MOYEN ANNEXE au présent arrêt :
Moyen produit par la SCP Masse-Dessen et Thouvenin, avocat aux Conseils pour M. X....
Le moyen fait grief à l'arrêt attaqué d'AVOIR débouté Monsieur Thierry X... de ses demandes tendant à l'annulation de son licenciement, à sa réintégration et au paiement de l'intégralité des salaires et accessoires depuis son licenciement.
AUX MOTIFS QU'en vertu de l'article L.231-8-1 du Code du travail, le salarié est en droit de se retirer de son poste de travail s'il estime que son exécution présente un danger grave et imminent pour sa vie ou sa santé ; que l'exercice de retrait, dès lors qu'il est justifié, ne peut entraîner de retenue de salaire à l'encontre du salarié qui en a usé, que de même dans cette hypothèse, le salarié ne peut faire l'objet d'aucune sanction du fait d'avoir utilisé ce droit et s'il est licencié, il pourra demander réparation de son licenciement intervenu sans cause réelle et sérieuse ; (…) ; qu'il ressort de l'ensemble de ces éléments que les griefs reprochés à Monsieur X... relatifs à l'insubordination et à la désorganisation concernent tant l'exercice contesté de son droit de retrait que son refus de rejoindre un autre poste ; (…) ; qu'il apparaît ainsi que c'est à bon droit que Monsieur X... a exercé son droit de retrait, sans qu'aucun grief ne puisse lui être fait sur son refus réitéré de rejoindre son poste de travail en cabine voile 2 et sur la désorganisation qui s'en est suivie ; (…) ; qu'il en résulte que le licenciement est non pas annulable, mais dénué de cause réelle et sérieuse.
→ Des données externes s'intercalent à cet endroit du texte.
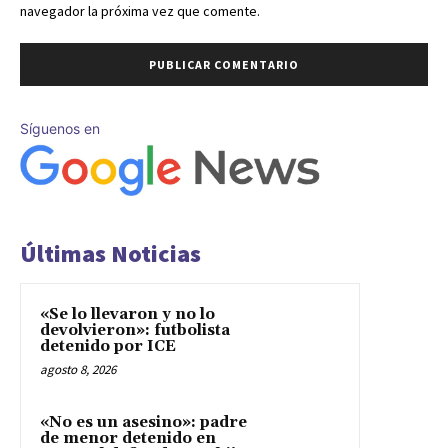
navegador la próxima vez que comente.
Síguenos en
Últimas Noticias
«Se lo llevaron y no lo
devolvieron»: futbolista
detenido por ICE
agosto 8, 2026
«No es un asesino»: padre
de menor detenido en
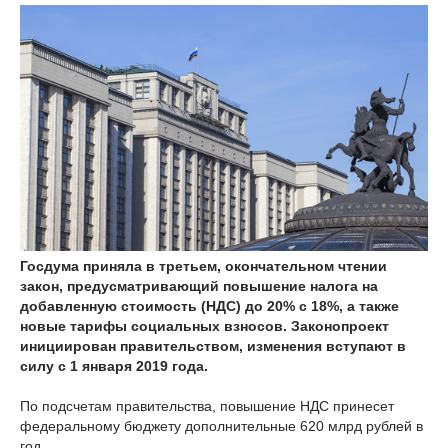
Госдума приняла в третьем, окончательном чтении
закон, предусматривающий повышение налога на
добавленную стоимость (НДС) до 20% с 18%, а также
новые тарифы социальных взносов. Законопроект
инициирован правительством, изменения вступают в
силу с 1 января 2019 года.
По подсчетам правительства, повышение НДС принесет
федеральному бюджету дополнительные 620 млрд рублей в
год.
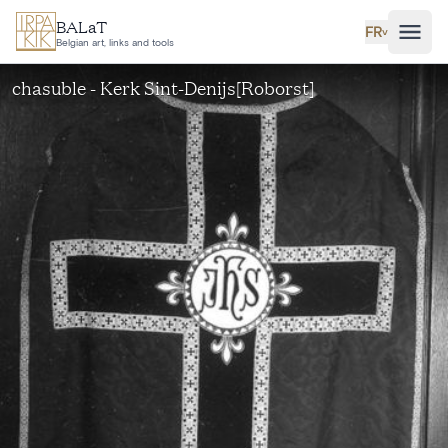
Aller au contenu principal
BALaT
FR
˅
Belgian art, links and tools
chasuble - Kerk Sint-Denijs[Roborst]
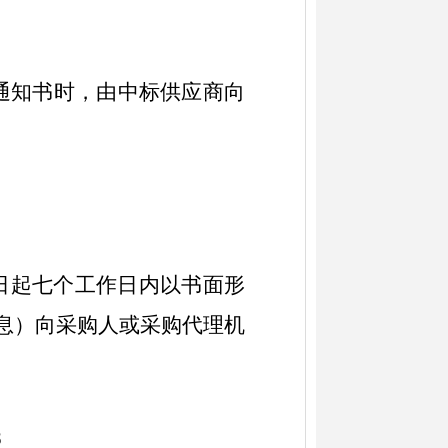
标通知书时，由中标供应商向
日起七个工作日内以书面形
假日休息）向采购人或
采购代理机
8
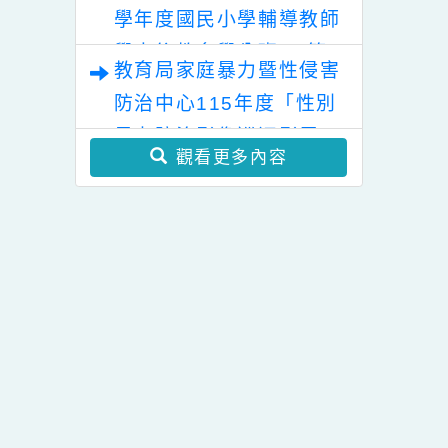
「幸符製造所：與同志青
少年一起長大」互動式展
覽
國立屏東大學辦理「115
學年度國民小學輔導教師
學士後教育學分班」(第
教育局家庭暴力暨性侵害
二階段招生)
防治中心115年度「性別
暴力防治影像巡迴影展」
觀看更多內容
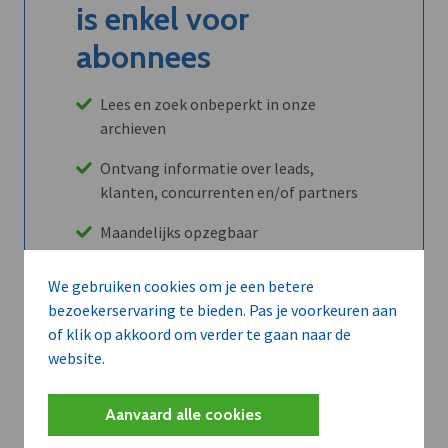
is enkel voor
abonnees
Lees en zoek onbeperkt in onze
archieven
Ontvang informatie over leads,
klanten, concurrenten en/of partners
Maandelijks opzegbaar
We gebruiken cookies om je een betere
bezoekerservaring te bieden. Pas je voorkeuren aan
Ontdek alle voordelen
of klik op akkoord om verder te gaan naar de
website.
Abboneer
Aanvaard alle cookies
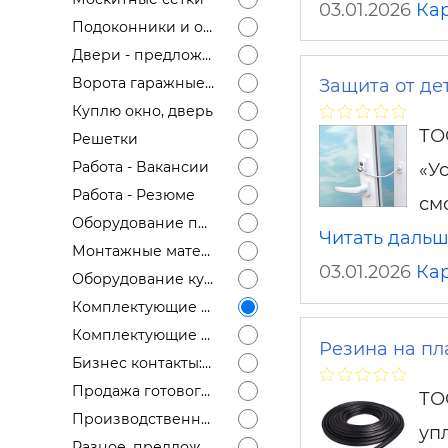
03.01.2026
Ка
Подоконники и отливы
Двери - предложение
Ворота гаражные, откатные, распашные
Защита от дет
Куплю окно, дверь
ТО
Решетки
Работа - Вакансии
«У
Работа - Резюме
см
Оборудование продам
Читать даль
Монтажные материалы
03.01.2026
Ка
Оборудование куплю
Комплектующие для окон, дверей - предложение
Комплектующие для окон, дверей - спрос
Резина на пл
Бизнес контакты: ищу дилера, ищем постоянного поставщика окон
Продажа готового бизнеса
ТО
Производственные площади, офисы
уп
Разное, предложение, спрос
ALORS QU'aucune sanction ne peut être prise à l'encontre d'un salarié qui s'est retiré d'une situation de travail dont il avait un motif raisonnable de penser qu'elle présentait un danger grave et imminent pour sa vie ou pour sa santé ; qu'il résulte des énonciations de l'arrêt attaqué que le licenciement de Monsieur Thierry X... était intervenu à raison de l'exercice légitime de son droit de retrait ; qu'en refusant d'annuler le licenciement de Monsieur Thierry X..., la Cour d'appel a violé par refus d'application l'article L.231-8-1 du Code du travail ensemble les articles 8 § 4 et 13 de la directive 89/391/CEE du 12 juin 1989 relative à la mise en oeuvre de mesures visant à promouvoir l'amélioration de la sécurité et de la santé des travailleurs au travail.